* **What to work on**
The response should repeat word for word every line below from the one with "Related products" to the one with "peuvent servir de", inclusive, and nothing else; leave pictures out.

* **Dataset**
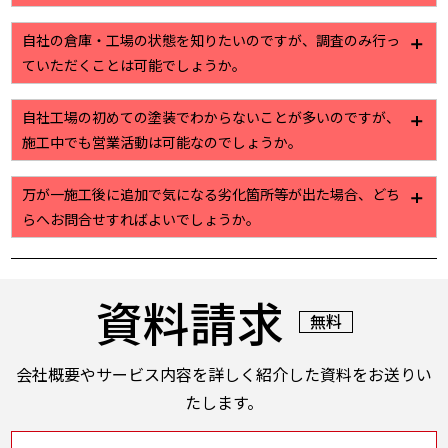
干の違いはありますが、7日から10日ほどで提出させ
ていただいております。
株式会社植田では作業員名簿をはじめ、危険予知活動
自社の倉庫・工場の状態を知りたいのですが、調査のみ行っ
日報といった安全管理を目的とした書類の作成・管理
ていただくことは可能でしょうか。
を徹底しております。
現場調査からお見積り提出までを無料で行っていま
自社工場の初めての塗装でわからないことが多いのですが、
す。工場・倉庫に関する些細なお困りごとでもお気軽
施工中でも営業活動は可能なのでしょうか。
にご相談ください。ご連絡をお待ちしております
詳細は各社様に対して現場調査後のお打ち合わせ時に
万が一施工後に追加で気になる劣化箇所等が出た場合、どち
調整させていただきますが、最大限通常業務に支障の
らへお問合せすればよいでしょうか。
出ないよう配慮・手配をさせていただきます。
基本的にはすべて株式会社植田にて承っております。
その後、各担当者等への手配も弊社にて実施いたしま
資料請求
すのでご安心ください。
無料
会社概要やサービス内容を詳しく紹介した資料をお送りい
たします。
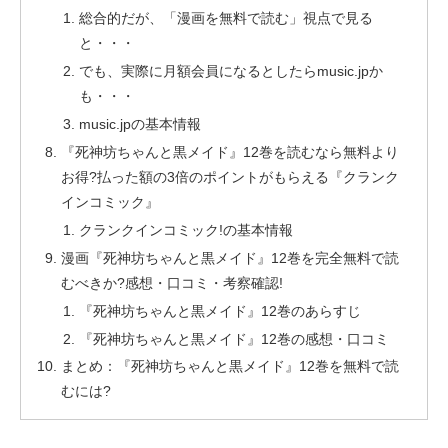
総合的だが、「漫画を無料で読む」視点で見る
と・・・
でも、実際に月額会員になるとしたらmusic.jpか
も・・・
music.jpの基本情報
『死神坊ちゃんと黒メイド』12巻を読むなら無料より
お得?払った額の3倍のポイントがもらえる『クランク
インコミック』
クランクインコミック!の基本情報
漫画『死神坊ちゃんと黒メイド』12巻を完全無料で読
むべきか?感想・口コミ・考察確認!
『死神坊ちゃんと黒メイド』12巻のあらすじ
『死神坊ちゃんと黒メイド』12巻の感想・口コミ
まとめ：『死神坊ちゃんと黒メイド』12巻を無料で読
むには?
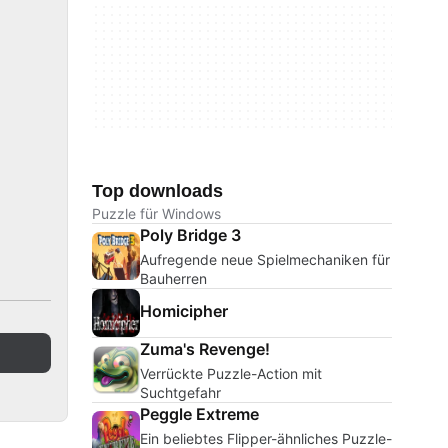
Top downloads
Puzzle für Windows
Poly Bridge 3
Aufregende neue Spielmechaniken für
Bauherren
Homicipher
Zuma's Revenge!
Verrückte Puzzle-Action mit
Suchtgefahr
Peggle Extreme
Ein beliebtes Flipper-ähnliches Puzzle-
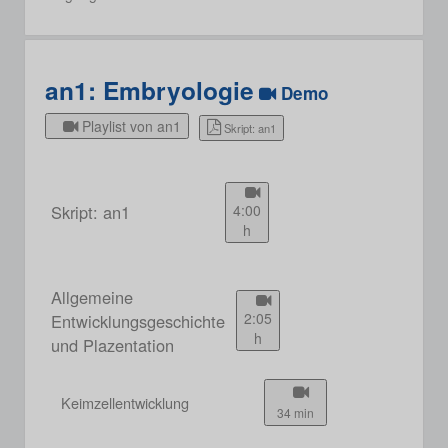
an1: Embryologie
Demo
Playlist von an1
Skript: an1
Skript: an1
4:00
h
Allgemeine
2:05
Entwicklungsgeschichte
h
und Plazentation
Keimzellentwicklung
34 min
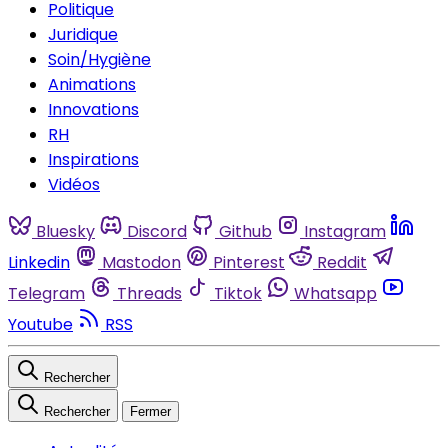
Politique
Juridique
Soin/Hygiène
Animations
Innovations
RH
Inspirations
Vidéos
Bluesky
Discord
Github
Instagram
Linkedin
Mastodon
Pinterest
Reddit
Telegram
Threads
Tiktok
Whatsapp
Youtube
RSS
Rechercher
Rechercher
Fermer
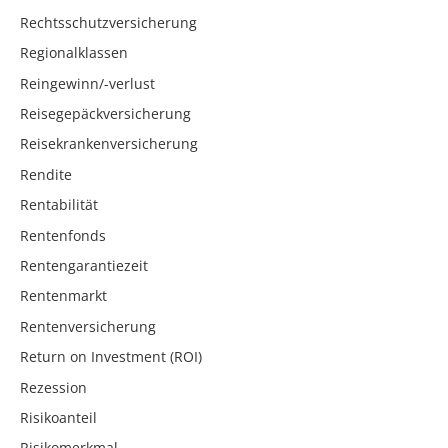
Rechtsschutzversicherung
Regionalklassen
Reingewinn/-verlust
Reisegepäckversicherung
Reisekrankenversicherung
Rendite
Rentabilität
Rentenfonds
Rentengarantiezeit
Rentenmarkt
Rentenversicherung
Return on Investment (ROI)
Rezession
Risikoanteil
Risikomerkmal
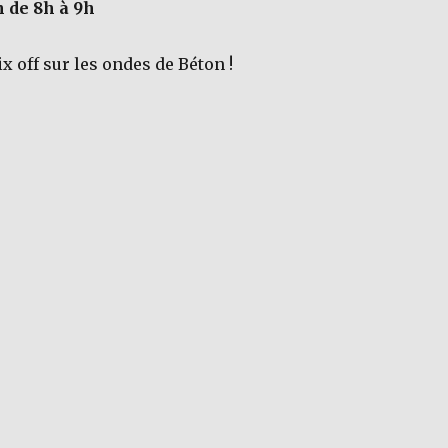
n de 8h à 9h
ix off sur les ondes de Béton !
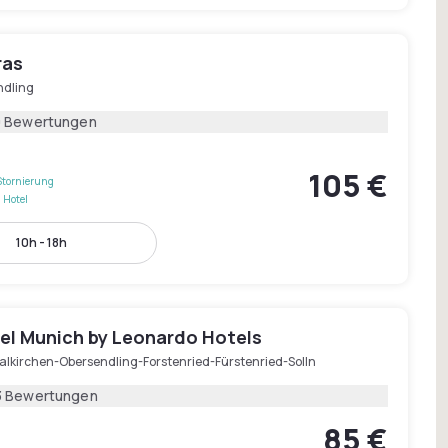
ras
ndling
9 Bewertungen
105 €
Stornierung
 Hotel
10h - 18h
el Munich by Leonardo Hotels
alkirchen-Obersendling-Forstenried-Fürstenried-Solln
3 Bewertungen
85 €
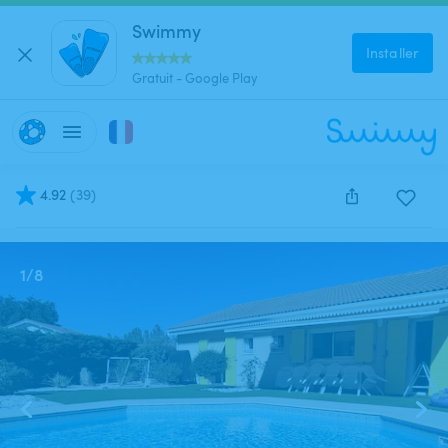
Swimmy
Installer
Gratuit - Google Play
4.92
(
39
)
Cette annonce est close et ne peut être réservée.
1
/
8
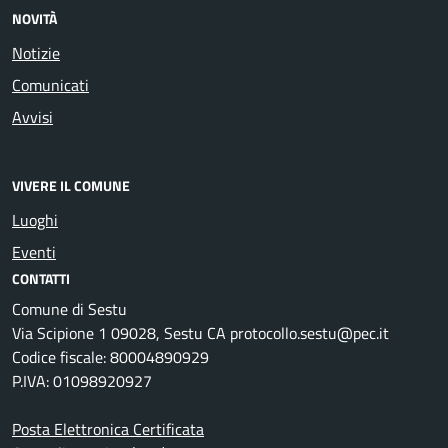
NOVITÀ
Notizie
Comunicati
Avvisi
VIVERE IL COMUNE
Luoghi
Eventi
CONTATTI
Comune di Sestu
Via Scipione 1 09028, Sestu CA protocollo.sestu@pec.it
Codice fiscale: 80004890929
P.IVA: 01098920927
Posta Elettronica Certificata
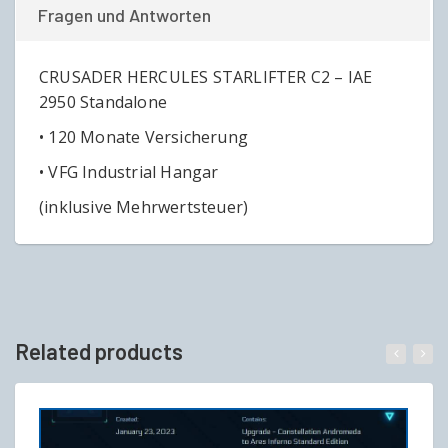
Fragen und Antworten
CRUSADER HERCULES STARLIFTER C2 – IAE
2950 Standalone
• 120 Monate Versicherung
• VFG Industrial Hangar
(inklusive Mehrwertsteuer)
Related products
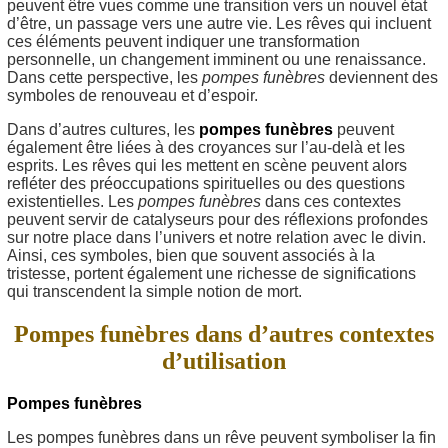
peuvent être vues comme une transition vers un nouvel état
d’être, un passage vers une autre vie. Les rêves qui incluent
ces éléments peuvent indiquer une transformation
personnelle, un changement imminent ou une renaissance.
Dans cette perspective, les
pompes funèbres
deviennent des
symboles de renouveau et d’espoir.
Dans d’autres cultures, les
pompes funèbres
peuvent
également être liées à des croyances sur l’au-delà et les
esprits. Les rêves qui les mettent en scène peuvent alors
refléter des préoccupations spirituelles ou des questions
existentielles. Les
pompes funèbres
dans ces contextes
peuvent servir de catalyseurs pour des réflexions profondes
sur notre place dans l’univers et notre relation avec le divin.
Ainsi, ces symboles, bien que souvent associés à la
tristesse, portent également une richesse de significations
qui transcendent la simple notion de mort.
Pompes funèbres dans d’autres contextes
d’utilisation
Pompes funèbres
Les pompes funèbres dans un rêve peuvent symboliser la fin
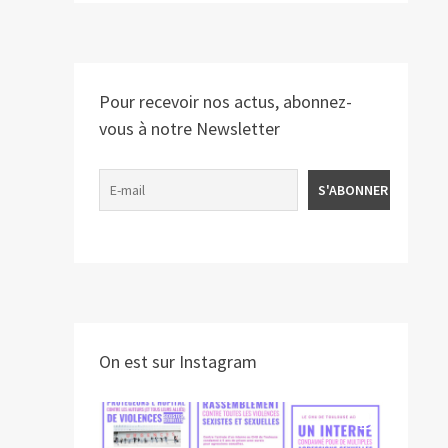
Pour recevoir nos actus, abonnez-
vous à notre Newsletter
On est sur Instagram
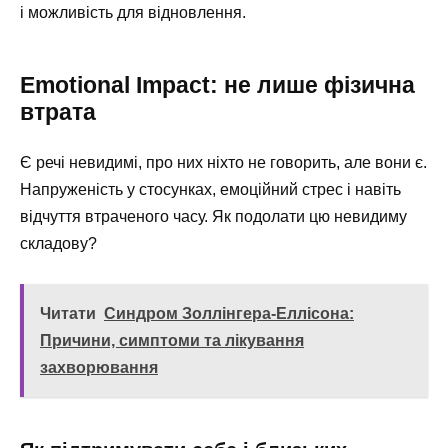
і можливість для відновлення.
Еmotional Impact: не лише фізична
втрата
Є речі невидимі, про них ніхто не говорить, але вони є.
Напруженість у стосунках, емоційний стрес і навіть
відчуття втраченого часу. Як подолати цю невидиму
складову?
Читати
Синдром Золлінгера-Еллісона:
Причини, симптоми та лікування
захворювання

* **Answer box**
Related products
peuvent être vues comme une transition vers un nouvel état
d’être, un passage vers une autre vie. Les rêves qui incluent
ces éléments peuvent indiquer une transformation
personnelle, un changement imminent ou une renaissance.
Dans cette perspective, les
pompes funèbres
deviennent des
symboles de renouveau et d’espoir.
Dans d’autres cultures, les
pompes funèbres
peuvent
également être liées à des croyances sur l’au-delà et les
esprits. Les rêves qui les mettent en scène peuvent alors
refléter des préoccupations spirituelles ou des questions
existentielles. Les
pompes funèbres
dans ces contextes
peuvent servir de catalyseurs pour des réflexions profondes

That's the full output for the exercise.